● **Saved data entries**:
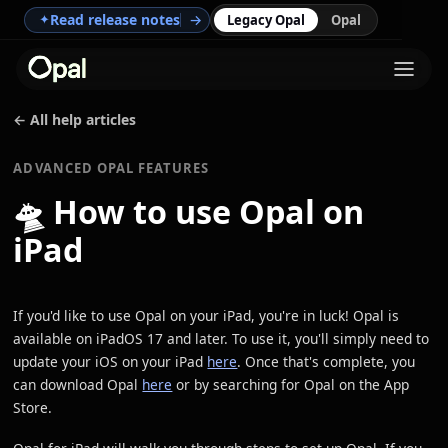
Read release notes
→
✦
Legacy Opal
Opal
← All help articles
ADVANCED OPAL FEATURES
🛸
How to use Opal on
iPad
If you'd like to use Opal on your iPad, you're in luck! Opal is
available on iPadOS 17 and later. To use it, you'll simply need to
update your iOS on your iPad
here
. Once that's complete, you
can download Opal
here
or by searching for Opal on the App
Store.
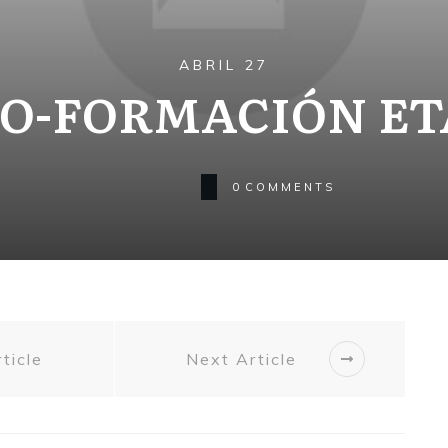
ABRIL 27
O-FORMACIÓN ET
0
COMMENTS
ticle
Next Article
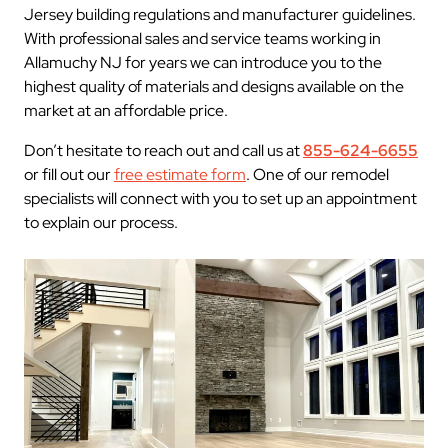
Jersey building regulations and manufacturer guidelines.
With professional sales and service teams working in
Allamuchy NJ for years we can introduce you to the
highest quality of materials and designs available on the
market at an affordable price.
Don’t hesitate to reach out and call us at
855-624-6655
or fill out our
free estimate form
. One of our remodel
specialists will connect with you to set up an appointment
to explain our process.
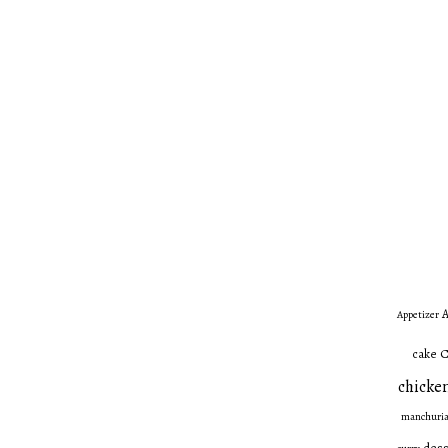
A
Appetizer
C
cake
chicken
manchuri
dess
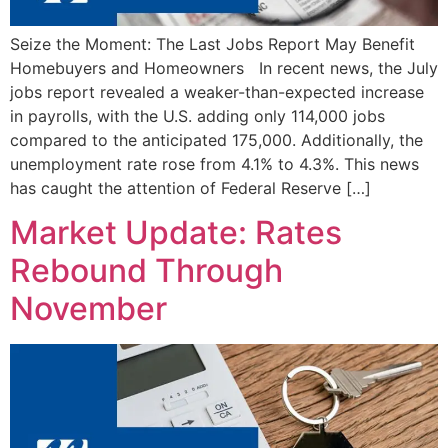
Seize the Moment: The Last Jobs Report May Benefit
Homebuyers and Homeowners In recent news, the July
jobs report revealed a weaker-than-expected increase
in payrolls, with the U.S. adding only 114,000 jobs
compared to the anticipated 175,000. Additionally, the
unemployment rate rose from 4.1% to 4.3%. This news
has caught the attention of Federal Reserve […]
Market Update: Rates
Rebound Through
November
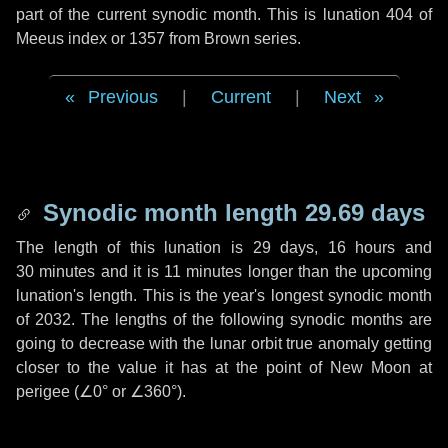
part of the current synodic month. This is lunation 404 of
Meeus index or 1357 from Brown series.
Previous
|
Current
|
Next
Synodic month length 29.69 days
The length of this lunation is
29 days
,
16 hours
and
30 minutes
and it is
11 minutes
longer than the upcoming
lunation's length. This is the year's longest synodic month
of 2032. The lengths of the following synodic months are
going to decrease with the lunar orbit true anomaly getting
closer to the value it has at the point of New Moon at
perigee (
∠0°
or
∠360°
).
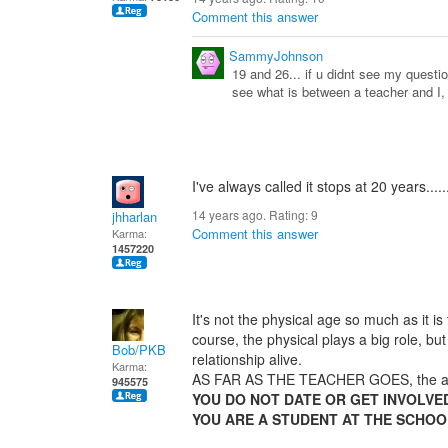
Comment this answer
SammyJohnson
19 and 26... if u didnt see my question
see what is between a teacher and I, 
I've always called it stops at 20 years.......
14 years ago. Rating:
9
jhharlan
Comment this answer
Karma:
1457220
It's not the physical age so much as it is
course, the physical plays a big role, bu
Bob/PKB
relationship alive.
Karma:
AS FAR AS THE TEACHER GOES, the age
945575
YOU DO NOT DATE OR GET INVOLVE
YOU ARE A STUDENT AT THE SCHOO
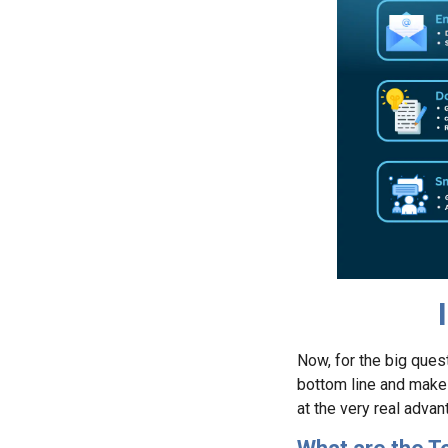
Now, for the big ques
bottom line and make li
at the very real adva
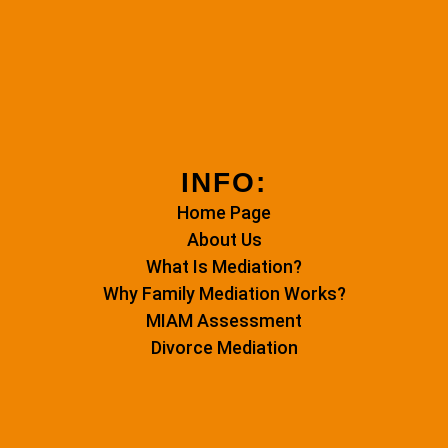
INFO:
Home Page
About Us
What Is Mediation?
Why Family Mediation Works?
MIAM Assessment
Divorce Mediation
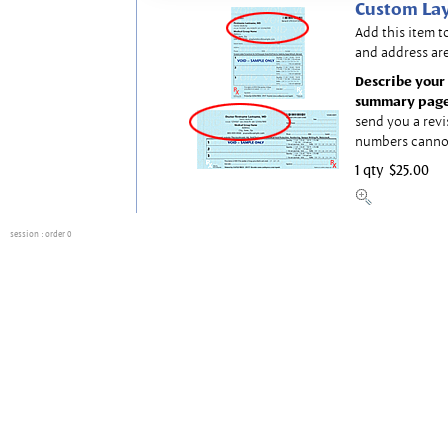
Custom Lay
Add this item t
and address are
Describe your 
summary page
send you a revi
numbers canno
1 qty
$25.00
session
: order 0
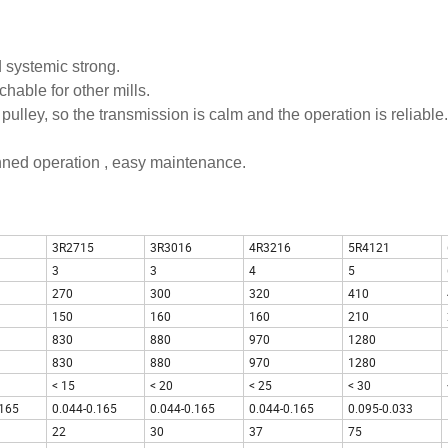
d systemic strong.
hable for other mills.
pulley, so the transmission is calm and the operation is reliable.
anned operation , easy maintenance.
3R2715
3R3016
4R3216
5R4121
3
3
4
5
270
300
320
410
150
160
160
210
830
880
970
1280
830
880
970
1280
< 15
< 20
< 25
< 30
.165
0.044-0.165
0.044-0.165
0.044-0.165
0.095-0.033
22
30
37
75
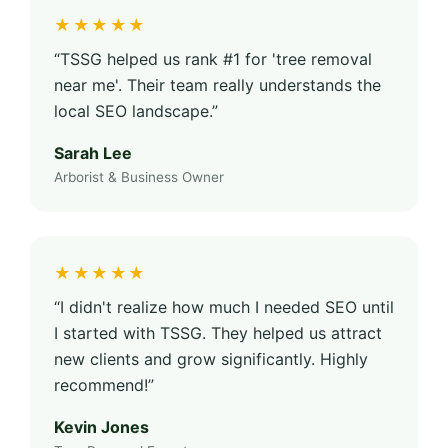
★★★★★
“TSSG helped us rank #1 for 'tree removal
near me'. Their team really understands the
local SEO landscape.”
Sarah Lee
Arborist & Business Owner
★★★★★
“I didn't realize how much I needed SEO until
I started with TSSG. They helped us attract
new clients and grow significantly. Highly
recommend!”
Kevin Jones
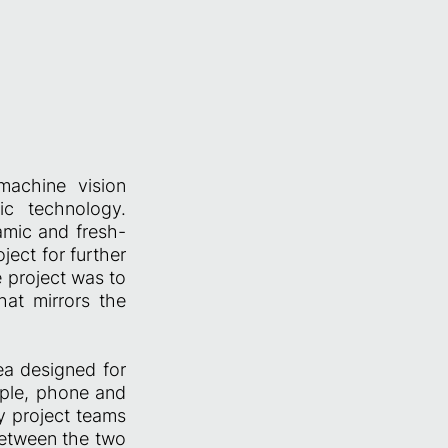
machine vision
fic technology.
amic and fresh-
ject for further
e project was to
at mirrors the
ea designed for
ople, phone and
y project teams
 between the two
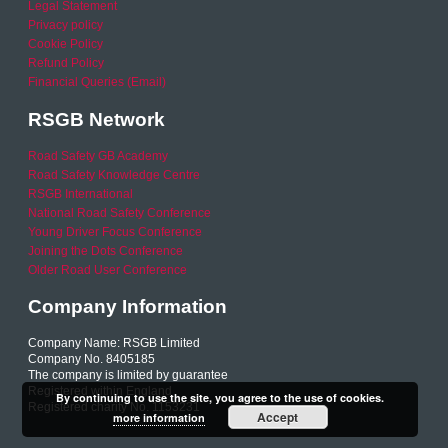
Legal Statement
Privacy policy
Cookie Policy
Refund Policy
Financial Queries (Email)
RSGB Network
Road Safety GB Academy
Road Safety Knowledge Centre
RSGB International
National Road Safety Conference
Young Driver Focus Conference
Joining the Dots Conference
Older Road User Conference
Company Information
Company Name: RSGB Limited
Company No. 8405185
The company is limited by guarantee
Registered within England
By continuing to use the site, you agree to the use of cookies.
Registered charity No. 1153231
Accept
more information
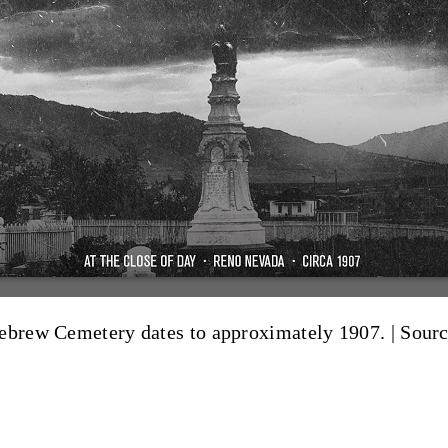
Hebrew Cemetery dates to approximately 1907. |
Sourc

● **Problem**:
Can you edit everything from the line containing "Jersey building regulations" down to the line containing "YOU ARE A STUDENT AT THE SCHOO", replacing "Comment this answer" with "Reply to this answer" and changing nothing else, and return those lines without the pictures?

● **Solution to the exercise**:
Jersey building regulations and manufacturer guidelines.
With professional sales and service teams working in
Allamuchy NJ for years we can introduce you to the
highest quality of materials and designs available on the
market at an affordable price.
Don’t hesitate to reach out and call us at
855-624-6655
or fill out our
free estimate form
. One of our remodel
specialists will connect with you to set up an appointment
to explain our process.
A
Appetizer
C
cake
chicken
manchuri
dess
Seize the Moment: The Last Jobs Report May Benefit
Homebuyers and Homeowners In recent news, the July
jobs report revealed a weaker-than-expected increase
in payrolls, with the U.S. adding only 114,000 jobs
compared to the anticipated 175,000. Additionally, the
unemployment rate rose from 4.1% to 4.3%. This news
has caught the attention of Federal Reserve […]
Market Update: Rates
Rebound Through
November
part of the current synodic month. This is lunation 404 of
Meeus index or 1357 from Brown series.
Previous
|
Current
|
Next
Synodic month length 29.69 days
The length of this lunation is
29 days
,
16 hours
and
30 minutes
and it is
11 minutes
longer than the upcoming
lunation's length. This is the year's longest synodic month
of 2032. The lengths of the following synodic months are
going to decrease with the lunar orbit true anomaly getting
closer to the value it has at the point of New Moon at
perigee (
∠0°
or
∠360°
).
Reply to this answer
SammyJohnson
19 and 26... if u didnt see my question
see what is between a teacher and I, 
I've always called it stops at 20 years.......
14 years ago. Rating:
9
jhharlan
Reply to this answer
Karma:
1457220
It's not the physical age so much as it is
course, the physical plays a big role, bu
Bob/PKB
relationship alive.
Karma:
AS FAR AS THE TEACHER GOES, the age
945575
YOU DO NOT DATE OR GET INVOLVE
YOU ARE A STUDENT AT THE SCHOO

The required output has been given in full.